### REQUIREMENT
Repeat the lines below exactly as written, please, from the line with "right hip: (75, 109)" to the line with "right hip: (187, 426)", both lines included, and no others.
BEGIN RECORDS TO PROCESS
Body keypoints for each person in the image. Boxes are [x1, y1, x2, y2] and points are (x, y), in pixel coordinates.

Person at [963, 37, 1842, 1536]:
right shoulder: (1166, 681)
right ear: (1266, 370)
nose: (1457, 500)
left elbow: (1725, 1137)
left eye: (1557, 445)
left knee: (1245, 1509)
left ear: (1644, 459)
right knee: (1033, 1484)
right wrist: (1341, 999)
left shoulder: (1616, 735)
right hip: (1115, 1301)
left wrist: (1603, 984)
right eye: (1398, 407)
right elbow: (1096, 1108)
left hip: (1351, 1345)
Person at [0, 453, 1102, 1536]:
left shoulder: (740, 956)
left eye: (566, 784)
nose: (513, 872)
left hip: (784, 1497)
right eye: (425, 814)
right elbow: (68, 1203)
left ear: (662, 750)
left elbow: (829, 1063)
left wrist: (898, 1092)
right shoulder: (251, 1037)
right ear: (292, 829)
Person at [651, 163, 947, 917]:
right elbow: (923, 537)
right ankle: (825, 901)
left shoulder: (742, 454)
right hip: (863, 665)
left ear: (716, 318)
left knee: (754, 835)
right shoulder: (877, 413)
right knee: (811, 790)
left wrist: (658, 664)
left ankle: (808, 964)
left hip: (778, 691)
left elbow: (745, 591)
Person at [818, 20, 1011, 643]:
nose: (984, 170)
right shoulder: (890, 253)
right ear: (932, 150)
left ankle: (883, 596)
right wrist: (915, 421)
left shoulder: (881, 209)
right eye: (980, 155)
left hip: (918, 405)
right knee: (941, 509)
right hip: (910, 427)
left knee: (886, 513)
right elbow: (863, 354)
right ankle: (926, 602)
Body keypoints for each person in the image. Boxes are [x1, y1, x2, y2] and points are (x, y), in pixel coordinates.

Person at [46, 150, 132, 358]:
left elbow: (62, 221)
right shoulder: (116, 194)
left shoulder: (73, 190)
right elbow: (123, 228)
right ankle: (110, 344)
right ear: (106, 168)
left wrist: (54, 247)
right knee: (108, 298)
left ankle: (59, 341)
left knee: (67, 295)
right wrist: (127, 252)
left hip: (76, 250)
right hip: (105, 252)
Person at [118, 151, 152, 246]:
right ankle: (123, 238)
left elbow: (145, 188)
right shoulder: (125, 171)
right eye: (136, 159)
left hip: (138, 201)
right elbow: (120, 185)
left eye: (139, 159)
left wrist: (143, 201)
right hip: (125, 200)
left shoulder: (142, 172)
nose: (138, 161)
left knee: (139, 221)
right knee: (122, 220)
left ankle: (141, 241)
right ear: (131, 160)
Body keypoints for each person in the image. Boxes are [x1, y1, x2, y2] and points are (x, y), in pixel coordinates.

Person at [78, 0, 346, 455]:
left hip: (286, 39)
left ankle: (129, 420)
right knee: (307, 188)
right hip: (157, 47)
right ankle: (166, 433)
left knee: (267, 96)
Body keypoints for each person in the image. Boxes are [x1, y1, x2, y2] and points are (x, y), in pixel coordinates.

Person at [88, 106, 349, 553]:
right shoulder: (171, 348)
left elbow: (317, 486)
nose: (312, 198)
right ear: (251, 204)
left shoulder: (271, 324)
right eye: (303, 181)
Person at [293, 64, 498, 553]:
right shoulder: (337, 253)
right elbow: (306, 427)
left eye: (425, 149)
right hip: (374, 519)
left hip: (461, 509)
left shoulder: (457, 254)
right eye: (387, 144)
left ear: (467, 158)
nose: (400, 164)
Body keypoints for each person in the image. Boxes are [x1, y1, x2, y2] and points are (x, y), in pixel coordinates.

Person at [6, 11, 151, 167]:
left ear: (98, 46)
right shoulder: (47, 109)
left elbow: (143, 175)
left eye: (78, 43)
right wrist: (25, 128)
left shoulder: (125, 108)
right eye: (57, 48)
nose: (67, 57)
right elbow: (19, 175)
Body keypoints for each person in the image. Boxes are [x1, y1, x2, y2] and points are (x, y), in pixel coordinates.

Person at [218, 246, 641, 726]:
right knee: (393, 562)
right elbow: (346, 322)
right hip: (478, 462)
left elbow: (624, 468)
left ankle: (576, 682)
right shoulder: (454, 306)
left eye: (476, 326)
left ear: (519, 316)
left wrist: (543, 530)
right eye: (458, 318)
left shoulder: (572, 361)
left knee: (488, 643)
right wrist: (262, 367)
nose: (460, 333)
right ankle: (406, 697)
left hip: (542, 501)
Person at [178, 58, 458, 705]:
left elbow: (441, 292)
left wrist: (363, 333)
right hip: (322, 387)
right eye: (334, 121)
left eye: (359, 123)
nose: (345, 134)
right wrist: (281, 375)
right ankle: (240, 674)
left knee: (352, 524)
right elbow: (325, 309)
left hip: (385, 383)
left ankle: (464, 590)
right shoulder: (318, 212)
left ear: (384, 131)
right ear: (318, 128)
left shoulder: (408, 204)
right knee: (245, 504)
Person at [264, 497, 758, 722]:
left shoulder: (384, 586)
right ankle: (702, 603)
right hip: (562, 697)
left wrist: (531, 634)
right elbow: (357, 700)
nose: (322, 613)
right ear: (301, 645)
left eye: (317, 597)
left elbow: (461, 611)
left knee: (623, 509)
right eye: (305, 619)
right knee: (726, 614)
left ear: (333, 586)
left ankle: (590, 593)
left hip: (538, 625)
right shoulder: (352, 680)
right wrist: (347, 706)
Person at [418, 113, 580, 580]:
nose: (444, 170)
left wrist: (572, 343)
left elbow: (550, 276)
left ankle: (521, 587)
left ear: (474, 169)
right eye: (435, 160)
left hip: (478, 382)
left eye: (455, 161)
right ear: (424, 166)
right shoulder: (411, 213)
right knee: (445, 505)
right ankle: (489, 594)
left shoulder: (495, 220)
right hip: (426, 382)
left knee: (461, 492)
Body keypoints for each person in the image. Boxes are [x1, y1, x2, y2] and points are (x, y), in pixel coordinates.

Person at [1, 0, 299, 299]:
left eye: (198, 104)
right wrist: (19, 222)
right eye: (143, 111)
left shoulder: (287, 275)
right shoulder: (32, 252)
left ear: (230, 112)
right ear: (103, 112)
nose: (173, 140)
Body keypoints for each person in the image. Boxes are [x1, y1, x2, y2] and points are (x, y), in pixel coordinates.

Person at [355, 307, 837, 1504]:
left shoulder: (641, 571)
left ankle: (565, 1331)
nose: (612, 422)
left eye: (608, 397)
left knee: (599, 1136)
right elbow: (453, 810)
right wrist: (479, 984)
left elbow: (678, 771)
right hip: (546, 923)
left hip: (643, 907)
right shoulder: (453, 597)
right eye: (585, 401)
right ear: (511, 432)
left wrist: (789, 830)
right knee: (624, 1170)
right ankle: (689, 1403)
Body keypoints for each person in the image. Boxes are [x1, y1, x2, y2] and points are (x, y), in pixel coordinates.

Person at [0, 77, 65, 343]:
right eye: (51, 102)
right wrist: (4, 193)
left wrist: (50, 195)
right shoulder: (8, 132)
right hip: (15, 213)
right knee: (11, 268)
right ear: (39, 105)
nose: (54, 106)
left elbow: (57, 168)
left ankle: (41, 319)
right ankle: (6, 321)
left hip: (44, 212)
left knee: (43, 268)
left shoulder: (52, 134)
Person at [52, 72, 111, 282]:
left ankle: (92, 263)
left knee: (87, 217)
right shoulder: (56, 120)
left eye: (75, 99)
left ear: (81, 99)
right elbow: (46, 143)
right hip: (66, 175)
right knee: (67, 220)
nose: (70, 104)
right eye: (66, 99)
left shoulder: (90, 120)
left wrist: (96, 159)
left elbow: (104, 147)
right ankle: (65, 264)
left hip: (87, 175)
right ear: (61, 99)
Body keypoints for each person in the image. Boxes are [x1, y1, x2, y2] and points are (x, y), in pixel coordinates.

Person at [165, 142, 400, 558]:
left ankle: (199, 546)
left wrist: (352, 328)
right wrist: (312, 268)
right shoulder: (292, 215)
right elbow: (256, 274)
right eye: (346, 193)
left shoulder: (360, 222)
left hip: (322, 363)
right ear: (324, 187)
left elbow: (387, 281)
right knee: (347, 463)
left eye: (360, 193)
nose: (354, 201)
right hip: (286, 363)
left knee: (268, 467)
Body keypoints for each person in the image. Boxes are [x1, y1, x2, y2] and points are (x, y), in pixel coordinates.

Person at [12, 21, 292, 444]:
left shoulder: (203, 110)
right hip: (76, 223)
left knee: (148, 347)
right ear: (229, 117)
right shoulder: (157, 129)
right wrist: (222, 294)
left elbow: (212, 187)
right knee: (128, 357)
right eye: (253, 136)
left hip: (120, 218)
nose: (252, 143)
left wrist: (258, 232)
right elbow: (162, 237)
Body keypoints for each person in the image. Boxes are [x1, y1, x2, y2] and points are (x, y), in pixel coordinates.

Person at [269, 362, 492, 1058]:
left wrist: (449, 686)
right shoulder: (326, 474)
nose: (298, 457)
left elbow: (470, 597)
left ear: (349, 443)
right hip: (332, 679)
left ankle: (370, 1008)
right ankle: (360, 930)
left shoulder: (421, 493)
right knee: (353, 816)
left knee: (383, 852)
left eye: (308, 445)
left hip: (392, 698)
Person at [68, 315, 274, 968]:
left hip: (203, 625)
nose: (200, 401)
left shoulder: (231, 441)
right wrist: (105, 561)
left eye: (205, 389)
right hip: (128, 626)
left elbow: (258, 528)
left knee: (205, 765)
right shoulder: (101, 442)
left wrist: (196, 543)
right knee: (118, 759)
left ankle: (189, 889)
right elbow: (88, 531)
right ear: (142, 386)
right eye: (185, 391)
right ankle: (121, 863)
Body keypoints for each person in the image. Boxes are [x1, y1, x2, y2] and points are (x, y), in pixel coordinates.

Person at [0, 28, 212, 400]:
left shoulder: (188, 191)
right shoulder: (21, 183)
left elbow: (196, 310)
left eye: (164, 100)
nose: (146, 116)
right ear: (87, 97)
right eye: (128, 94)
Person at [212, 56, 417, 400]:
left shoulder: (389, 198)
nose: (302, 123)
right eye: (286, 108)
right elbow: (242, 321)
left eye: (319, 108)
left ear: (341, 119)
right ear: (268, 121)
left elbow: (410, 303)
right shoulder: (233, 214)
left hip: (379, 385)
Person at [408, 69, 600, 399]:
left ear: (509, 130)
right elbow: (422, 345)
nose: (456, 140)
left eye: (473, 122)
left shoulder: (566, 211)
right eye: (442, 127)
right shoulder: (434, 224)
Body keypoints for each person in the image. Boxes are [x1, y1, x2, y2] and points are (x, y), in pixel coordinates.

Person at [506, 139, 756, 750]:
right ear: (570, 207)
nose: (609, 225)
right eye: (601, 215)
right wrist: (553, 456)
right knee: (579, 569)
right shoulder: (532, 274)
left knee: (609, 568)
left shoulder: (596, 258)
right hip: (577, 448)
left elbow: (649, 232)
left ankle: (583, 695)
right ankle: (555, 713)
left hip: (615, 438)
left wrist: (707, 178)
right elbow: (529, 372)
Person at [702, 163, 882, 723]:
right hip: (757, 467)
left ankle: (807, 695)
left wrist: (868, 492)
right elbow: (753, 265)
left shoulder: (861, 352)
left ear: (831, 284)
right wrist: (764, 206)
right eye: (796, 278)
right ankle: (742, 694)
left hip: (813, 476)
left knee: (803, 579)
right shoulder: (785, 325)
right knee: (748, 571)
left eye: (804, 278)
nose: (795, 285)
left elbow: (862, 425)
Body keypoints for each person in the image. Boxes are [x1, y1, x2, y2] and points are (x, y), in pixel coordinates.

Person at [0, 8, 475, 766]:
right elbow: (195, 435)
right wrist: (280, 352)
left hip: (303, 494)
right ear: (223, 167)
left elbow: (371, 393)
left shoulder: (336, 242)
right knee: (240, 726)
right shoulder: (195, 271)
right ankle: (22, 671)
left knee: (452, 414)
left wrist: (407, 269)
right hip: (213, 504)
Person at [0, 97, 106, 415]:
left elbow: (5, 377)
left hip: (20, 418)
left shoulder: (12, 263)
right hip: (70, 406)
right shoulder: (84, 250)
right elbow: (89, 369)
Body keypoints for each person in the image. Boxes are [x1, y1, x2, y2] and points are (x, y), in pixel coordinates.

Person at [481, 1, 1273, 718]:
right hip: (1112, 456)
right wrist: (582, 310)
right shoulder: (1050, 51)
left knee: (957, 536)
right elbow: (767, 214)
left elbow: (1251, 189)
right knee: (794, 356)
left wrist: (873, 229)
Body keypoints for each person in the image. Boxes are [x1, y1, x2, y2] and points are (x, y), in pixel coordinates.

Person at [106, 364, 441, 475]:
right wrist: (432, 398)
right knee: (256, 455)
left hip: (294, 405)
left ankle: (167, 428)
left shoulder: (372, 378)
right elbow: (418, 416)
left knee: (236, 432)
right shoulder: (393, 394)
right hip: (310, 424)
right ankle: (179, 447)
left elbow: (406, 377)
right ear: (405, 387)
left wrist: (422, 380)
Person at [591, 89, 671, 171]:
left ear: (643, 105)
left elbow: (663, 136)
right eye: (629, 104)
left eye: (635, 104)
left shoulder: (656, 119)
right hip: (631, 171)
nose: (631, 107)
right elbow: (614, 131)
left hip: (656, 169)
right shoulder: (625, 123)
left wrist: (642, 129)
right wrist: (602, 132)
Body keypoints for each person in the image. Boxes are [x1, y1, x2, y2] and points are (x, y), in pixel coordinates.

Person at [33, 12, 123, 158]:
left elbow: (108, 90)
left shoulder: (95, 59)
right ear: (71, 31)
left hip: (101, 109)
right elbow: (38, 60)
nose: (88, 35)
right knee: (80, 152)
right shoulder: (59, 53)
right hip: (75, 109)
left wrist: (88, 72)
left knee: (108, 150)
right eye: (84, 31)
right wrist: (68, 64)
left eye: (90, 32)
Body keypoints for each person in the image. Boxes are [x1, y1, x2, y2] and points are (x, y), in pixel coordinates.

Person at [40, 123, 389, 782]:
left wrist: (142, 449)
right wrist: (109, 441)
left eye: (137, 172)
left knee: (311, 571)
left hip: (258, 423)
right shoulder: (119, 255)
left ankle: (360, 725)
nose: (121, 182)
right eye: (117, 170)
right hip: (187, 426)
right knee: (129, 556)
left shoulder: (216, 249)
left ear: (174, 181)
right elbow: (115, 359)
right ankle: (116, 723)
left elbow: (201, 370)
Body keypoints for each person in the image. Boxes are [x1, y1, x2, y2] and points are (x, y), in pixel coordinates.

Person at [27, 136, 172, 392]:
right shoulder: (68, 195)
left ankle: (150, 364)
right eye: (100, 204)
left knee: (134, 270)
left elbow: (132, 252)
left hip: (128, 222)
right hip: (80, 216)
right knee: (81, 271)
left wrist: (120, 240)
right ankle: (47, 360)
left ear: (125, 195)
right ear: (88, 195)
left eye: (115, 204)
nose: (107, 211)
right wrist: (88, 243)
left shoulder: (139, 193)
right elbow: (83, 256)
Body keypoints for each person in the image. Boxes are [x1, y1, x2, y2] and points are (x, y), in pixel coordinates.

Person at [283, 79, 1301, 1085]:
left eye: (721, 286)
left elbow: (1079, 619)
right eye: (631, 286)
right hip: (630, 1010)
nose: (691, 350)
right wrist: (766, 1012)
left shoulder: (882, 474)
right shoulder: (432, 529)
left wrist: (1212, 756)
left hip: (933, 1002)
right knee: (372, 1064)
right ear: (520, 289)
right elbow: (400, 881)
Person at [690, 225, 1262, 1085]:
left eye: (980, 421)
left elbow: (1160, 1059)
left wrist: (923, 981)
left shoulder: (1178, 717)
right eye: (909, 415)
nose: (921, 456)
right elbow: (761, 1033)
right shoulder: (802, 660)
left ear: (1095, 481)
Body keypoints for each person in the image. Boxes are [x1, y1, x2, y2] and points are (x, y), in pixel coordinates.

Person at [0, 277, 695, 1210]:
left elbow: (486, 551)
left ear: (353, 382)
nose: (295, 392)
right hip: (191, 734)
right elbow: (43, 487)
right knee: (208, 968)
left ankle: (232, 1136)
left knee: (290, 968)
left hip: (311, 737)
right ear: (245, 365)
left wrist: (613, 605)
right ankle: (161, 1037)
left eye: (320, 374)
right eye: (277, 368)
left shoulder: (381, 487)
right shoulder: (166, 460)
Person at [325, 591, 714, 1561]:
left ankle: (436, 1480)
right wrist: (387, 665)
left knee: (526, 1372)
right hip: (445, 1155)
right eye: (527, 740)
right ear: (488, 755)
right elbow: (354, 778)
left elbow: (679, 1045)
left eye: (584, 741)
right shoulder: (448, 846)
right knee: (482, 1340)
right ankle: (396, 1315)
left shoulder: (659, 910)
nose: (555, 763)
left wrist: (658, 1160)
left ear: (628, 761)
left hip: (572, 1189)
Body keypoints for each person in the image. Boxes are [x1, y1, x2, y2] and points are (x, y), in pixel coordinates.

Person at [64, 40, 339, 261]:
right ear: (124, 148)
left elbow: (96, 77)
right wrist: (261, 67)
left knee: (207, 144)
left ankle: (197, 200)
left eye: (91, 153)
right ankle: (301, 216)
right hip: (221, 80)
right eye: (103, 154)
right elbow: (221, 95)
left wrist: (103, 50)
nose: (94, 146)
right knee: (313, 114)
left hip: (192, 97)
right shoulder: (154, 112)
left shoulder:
END RECORDS TO PROCESS
### RESPONSE
right hip: (75, 109)
left wrist: (88, 72)
left knee: (108, 150)
right eye: (84, 31)
right wrist: (68, 64)
left eye: (90, 32)
Body keypoints for each person in the image. Boxes are [x1, y1, x2, y2] and points are (x, y), in pixel coordinates.

Person at [40, 123, 389, 782]:
left wrist: (142, 449)
right wrist: (109, 441)
left eye: (137, 172)
left knee: (311, 571)
left hip: (258, 423)
right shoulder: (119, 255)
left ankle: (360, 725)
nose: (121, 182)
right eye: (117, 170)
right hip: (187, 426)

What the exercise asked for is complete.